As noted the first ground for petitioners' claim of right to a fee is that their services in the Abe litigation were used in overcoming the bar of the statute of limitations by Honda. They point to the Supreme Court decision and opinion in this case. There the Court said "we hold that the statutory scheme [§ 34] itself requires tolling the limitation period during the pending of the Abe litigation." 386 U.S. at 500, 87 S. Ct. at 1197. The Supreme Court stated that the model for § 34 of the Trading with the Enemy Act was the Federal Bankruptcy Act and that under the latter a creditor who failed to file a timely claim did not lose all rights; rather such an untimely claim could be paid out of the surplus, if any, remaining in the bankrupt's estate after all timely filed claims had been paid in full. This, of course, could result in the untimely claimant receiving nothing if there were no remaining surplus or in an amount less than that claimed if the remaining surplus was not sufficient to pay the untimely claims in full. Here it appears that the Honda claims can be paid in full at the consent judgment rate because the surplus Yokohama funds will be sufficient to meet such demands.
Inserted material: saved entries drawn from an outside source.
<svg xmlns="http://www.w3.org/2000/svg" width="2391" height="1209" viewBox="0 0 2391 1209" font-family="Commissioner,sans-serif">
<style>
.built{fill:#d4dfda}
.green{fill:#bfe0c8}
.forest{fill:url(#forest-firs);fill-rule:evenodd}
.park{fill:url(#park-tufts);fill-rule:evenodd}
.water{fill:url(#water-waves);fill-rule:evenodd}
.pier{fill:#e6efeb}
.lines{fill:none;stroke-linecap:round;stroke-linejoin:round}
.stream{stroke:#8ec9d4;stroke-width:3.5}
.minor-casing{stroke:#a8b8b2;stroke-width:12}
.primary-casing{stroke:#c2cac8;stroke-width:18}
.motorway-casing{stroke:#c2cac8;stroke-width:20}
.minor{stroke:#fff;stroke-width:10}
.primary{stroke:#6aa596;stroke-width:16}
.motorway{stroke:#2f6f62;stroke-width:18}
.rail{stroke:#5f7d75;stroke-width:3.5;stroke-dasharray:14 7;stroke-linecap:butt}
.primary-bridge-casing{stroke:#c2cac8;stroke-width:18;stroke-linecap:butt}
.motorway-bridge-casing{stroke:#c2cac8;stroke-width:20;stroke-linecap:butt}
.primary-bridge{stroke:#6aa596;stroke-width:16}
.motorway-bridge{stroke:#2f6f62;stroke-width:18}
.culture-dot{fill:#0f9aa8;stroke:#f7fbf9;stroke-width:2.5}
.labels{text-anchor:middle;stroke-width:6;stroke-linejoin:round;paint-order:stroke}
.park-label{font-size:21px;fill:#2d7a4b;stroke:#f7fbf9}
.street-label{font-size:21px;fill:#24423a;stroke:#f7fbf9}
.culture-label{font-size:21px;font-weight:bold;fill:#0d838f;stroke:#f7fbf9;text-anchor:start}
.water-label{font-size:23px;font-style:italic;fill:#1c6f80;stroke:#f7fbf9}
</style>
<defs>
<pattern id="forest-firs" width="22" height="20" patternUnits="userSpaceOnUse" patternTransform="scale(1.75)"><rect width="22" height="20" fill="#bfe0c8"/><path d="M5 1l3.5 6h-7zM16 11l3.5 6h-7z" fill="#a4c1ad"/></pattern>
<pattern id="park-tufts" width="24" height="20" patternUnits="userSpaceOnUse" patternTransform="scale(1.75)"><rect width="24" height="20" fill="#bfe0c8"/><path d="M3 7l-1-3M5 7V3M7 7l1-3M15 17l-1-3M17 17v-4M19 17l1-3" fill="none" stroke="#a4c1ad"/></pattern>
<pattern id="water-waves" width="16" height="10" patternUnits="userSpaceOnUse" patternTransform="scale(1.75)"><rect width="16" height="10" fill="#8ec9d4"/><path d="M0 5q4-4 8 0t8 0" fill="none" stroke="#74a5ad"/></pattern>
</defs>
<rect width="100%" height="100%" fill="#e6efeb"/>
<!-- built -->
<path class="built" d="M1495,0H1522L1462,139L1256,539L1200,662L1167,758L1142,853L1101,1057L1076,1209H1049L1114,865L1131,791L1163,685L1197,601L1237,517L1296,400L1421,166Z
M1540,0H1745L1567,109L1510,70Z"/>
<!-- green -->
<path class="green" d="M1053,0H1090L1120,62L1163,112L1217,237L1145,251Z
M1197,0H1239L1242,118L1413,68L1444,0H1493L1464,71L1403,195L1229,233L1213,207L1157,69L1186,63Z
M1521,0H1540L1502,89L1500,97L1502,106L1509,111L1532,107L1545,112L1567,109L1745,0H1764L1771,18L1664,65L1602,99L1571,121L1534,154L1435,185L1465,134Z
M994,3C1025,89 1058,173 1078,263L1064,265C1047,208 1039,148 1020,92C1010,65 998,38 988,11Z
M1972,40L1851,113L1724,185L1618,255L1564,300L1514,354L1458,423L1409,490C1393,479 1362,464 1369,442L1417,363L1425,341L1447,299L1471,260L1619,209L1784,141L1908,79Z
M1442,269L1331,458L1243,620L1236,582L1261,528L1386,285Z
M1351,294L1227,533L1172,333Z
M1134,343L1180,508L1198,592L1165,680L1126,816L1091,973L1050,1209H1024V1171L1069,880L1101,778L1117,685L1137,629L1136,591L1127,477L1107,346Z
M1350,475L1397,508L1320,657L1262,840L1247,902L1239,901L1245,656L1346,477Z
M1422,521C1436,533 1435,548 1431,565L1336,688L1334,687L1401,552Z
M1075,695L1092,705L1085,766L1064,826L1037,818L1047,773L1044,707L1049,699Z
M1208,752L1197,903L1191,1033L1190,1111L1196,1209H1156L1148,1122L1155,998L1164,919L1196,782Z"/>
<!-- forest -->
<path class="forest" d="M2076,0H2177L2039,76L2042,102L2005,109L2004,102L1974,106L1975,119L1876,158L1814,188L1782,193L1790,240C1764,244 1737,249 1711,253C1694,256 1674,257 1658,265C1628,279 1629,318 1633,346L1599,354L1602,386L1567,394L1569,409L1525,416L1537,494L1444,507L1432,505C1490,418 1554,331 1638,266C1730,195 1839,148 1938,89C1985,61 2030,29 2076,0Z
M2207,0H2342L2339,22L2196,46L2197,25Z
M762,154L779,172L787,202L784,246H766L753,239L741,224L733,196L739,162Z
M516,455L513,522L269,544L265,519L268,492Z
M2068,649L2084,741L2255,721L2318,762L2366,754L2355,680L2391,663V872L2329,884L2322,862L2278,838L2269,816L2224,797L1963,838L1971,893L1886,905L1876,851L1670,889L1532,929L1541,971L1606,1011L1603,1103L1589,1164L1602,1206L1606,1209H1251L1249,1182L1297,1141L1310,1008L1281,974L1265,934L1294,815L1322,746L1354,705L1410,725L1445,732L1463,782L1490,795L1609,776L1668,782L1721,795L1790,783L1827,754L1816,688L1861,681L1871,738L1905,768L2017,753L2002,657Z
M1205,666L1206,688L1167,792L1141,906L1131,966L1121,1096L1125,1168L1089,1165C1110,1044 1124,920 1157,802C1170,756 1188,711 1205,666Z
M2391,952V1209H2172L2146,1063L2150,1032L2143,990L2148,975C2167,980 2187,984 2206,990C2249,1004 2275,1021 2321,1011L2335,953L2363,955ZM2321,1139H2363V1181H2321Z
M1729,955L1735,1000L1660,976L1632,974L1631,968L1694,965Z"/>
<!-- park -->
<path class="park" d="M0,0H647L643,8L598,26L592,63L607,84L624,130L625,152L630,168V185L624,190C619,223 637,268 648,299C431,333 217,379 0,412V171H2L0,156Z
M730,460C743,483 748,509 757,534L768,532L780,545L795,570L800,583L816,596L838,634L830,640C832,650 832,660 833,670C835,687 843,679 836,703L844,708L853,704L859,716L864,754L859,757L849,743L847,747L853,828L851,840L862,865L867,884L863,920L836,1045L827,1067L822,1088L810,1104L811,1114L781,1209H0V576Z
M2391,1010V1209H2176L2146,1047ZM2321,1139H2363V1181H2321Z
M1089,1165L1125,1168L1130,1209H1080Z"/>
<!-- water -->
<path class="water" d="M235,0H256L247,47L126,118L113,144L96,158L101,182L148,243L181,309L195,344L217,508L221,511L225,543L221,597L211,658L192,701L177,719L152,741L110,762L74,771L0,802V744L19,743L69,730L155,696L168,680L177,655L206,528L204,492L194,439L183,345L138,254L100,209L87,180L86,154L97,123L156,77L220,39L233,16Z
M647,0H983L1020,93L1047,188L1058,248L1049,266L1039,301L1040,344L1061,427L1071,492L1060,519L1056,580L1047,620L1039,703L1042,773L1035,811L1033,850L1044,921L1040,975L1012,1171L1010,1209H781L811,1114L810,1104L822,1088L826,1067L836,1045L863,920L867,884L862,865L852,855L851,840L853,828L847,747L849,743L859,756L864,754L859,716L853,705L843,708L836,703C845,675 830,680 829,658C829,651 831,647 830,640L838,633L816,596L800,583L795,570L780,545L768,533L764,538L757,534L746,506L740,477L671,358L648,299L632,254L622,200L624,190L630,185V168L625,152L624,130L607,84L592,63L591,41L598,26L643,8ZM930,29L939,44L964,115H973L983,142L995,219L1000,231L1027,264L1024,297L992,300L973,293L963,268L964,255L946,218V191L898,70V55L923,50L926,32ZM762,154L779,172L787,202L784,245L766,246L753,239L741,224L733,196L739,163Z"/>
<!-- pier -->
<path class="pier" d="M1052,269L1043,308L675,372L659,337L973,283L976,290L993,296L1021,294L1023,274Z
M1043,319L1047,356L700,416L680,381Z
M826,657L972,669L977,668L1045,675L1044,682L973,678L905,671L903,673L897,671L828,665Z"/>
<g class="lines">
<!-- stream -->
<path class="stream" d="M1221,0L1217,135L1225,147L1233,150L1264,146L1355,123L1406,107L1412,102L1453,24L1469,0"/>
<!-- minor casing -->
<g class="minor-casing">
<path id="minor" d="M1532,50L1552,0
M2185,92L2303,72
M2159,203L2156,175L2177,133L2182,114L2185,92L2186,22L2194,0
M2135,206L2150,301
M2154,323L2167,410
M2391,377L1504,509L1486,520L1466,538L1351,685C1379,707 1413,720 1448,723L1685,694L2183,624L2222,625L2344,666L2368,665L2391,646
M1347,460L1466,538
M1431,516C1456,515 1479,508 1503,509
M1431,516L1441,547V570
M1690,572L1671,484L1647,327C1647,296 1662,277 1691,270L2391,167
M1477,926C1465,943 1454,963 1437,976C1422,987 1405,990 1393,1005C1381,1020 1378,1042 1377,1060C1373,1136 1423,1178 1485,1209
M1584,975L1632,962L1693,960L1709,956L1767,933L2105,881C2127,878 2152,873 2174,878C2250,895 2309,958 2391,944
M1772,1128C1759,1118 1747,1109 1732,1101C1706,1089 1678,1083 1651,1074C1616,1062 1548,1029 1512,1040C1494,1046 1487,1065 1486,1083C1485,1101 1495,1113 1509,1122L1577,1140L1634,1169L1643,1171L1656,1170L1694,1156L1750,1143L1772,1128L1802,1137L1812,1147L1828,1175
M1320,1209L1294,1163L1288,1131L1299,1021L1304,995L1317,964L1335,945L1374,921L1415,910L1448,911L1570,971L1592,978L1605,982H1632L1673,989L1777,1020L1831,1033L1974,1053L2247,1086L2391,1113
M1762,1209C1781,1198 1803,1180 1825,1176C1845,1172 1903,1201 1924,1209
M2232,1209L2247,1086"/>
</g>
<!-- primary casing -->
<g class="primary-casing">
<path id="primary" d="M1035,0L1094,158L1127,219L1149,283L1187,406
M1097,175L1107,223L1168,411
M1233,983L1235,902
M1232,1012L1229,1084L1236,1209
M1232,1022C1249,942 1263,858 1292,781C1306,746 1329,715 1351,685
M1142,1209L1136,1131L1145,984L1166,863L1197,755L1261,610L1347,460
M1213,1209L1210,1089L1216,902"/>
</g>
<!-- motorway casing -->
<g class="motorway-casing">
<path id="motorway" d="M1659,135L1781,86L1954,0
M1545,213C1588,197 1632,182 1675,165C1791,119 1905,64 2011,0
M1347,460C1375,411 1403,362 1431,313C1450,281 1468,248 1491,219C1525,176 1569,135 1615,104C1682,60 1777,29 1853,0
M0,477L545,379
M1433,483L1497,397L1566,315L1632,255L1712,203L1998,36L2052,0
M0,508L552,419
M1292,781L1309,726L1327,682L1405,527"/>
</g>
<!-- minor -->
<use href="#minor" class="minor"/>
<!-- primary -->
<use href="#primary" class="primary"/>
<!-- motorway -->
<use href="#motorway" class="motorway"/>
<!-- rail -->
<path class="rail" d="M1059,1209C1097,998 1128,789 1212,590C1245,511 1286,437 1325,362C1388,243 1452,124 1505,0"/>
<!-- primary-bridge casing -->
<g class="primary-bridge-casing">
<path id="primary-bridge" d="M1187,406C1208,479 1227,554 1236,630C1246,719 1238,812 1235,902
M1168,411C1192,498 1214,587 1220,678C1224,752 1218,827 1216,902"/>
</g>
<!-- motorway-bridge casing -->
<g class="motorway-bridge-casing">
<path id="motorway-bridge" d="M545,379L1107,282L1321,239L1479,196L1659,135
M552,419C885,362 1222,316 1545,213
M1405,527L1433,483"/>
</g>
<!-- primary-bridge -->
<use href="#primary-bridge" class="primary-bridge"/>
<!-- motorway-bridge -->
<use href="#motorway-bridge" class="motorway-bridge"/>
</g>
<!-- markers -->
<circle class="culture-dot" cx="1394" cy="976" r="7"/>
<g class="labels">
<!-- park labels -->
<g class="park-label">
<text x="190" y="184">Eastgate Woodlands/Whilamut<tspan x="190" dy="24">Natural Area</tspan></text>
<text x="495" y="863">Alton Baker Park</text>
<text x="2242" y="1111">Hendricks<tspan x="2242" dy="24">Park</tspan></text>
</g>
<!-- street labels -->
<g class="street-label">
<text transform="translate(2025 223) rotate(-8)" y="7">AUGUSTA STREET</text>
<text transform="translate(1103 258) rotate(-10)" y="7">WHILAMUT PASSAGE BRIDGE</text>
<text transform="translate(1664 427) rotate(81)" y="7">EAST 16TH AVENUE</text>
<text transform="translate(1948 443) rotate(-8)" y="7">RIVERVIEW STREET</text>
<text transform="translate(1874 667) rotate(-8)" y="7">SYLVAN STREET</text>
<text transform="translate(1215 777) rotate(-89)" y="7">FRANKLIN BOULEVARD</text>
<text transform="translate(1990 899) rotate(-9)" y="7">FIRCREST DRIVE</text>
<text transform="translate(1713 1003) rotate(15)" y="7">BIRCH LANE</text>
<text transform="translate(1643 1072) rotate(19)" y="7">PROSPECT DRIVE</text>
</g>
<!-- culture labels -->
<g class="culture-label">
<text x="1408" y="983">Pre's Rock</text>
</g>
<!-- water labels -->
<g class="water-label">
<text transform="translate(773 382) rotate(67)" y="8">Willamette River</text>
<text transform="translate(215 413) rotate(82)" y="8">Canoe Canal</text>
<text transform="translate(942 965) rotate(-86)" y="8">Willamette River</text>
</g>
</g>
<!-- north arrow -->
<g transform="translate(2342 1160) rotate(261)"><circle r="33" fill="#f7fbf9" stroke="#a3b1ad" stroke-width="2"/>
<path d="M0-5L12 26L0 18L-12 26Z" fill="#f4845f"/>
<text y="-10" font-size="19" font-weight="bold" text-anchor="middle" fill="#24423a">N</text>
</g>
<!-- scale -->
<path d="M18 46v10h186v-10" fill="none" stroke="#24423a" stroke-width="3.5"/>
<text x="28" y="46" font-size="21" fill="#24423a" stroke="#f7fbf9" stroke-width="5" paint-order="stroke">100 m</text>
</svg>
But such is not the case of Honda type claimants to the Sumitomo Bank vested assets. Those assets were exhausted by the Aratani plaintiffs, who like the Abe plaintiffs, filed their action within the sixty day limitation provided in § 34. Aratani v. Kennedy, 228 F. Supp. at 708. Honda type claimants to the Sumitomo assets can recover nothing on their claims.
Since petitioners were counsel of record for the plaintiffs in both the Abe and Aratani cases, it is difficult to understand how it can be said that their services in Abe were used by the Honda plaintiffs to toll the statute of limitations. They do not contend that the Abe case was instituted for that purpose. Indeed if they had the Honda plaintiffs in mind it would have been simple to have either stated a second claim in the Abe complaint or to have filed a separate action within the sixty day statutory period in which to assert the Honda claims.
And there is no showing that petitioners in August 1961, when they filed the Abe complaint, knew that the Yokohama fund would be in excess of the total amount claimed by the 1817 Abe plaintiffs' claims. Thus, even if petitioners were acting to toll the statute for Honda claimants by filing the Abe action, for all they knew the Honda claims would be as uncollectible as the claims of the similarly situated claimants to the Sumitomo fund.
Petitioners' contention that their services were used to toll the statute of limitations on behalf of the Honda plaintiffs is without merit.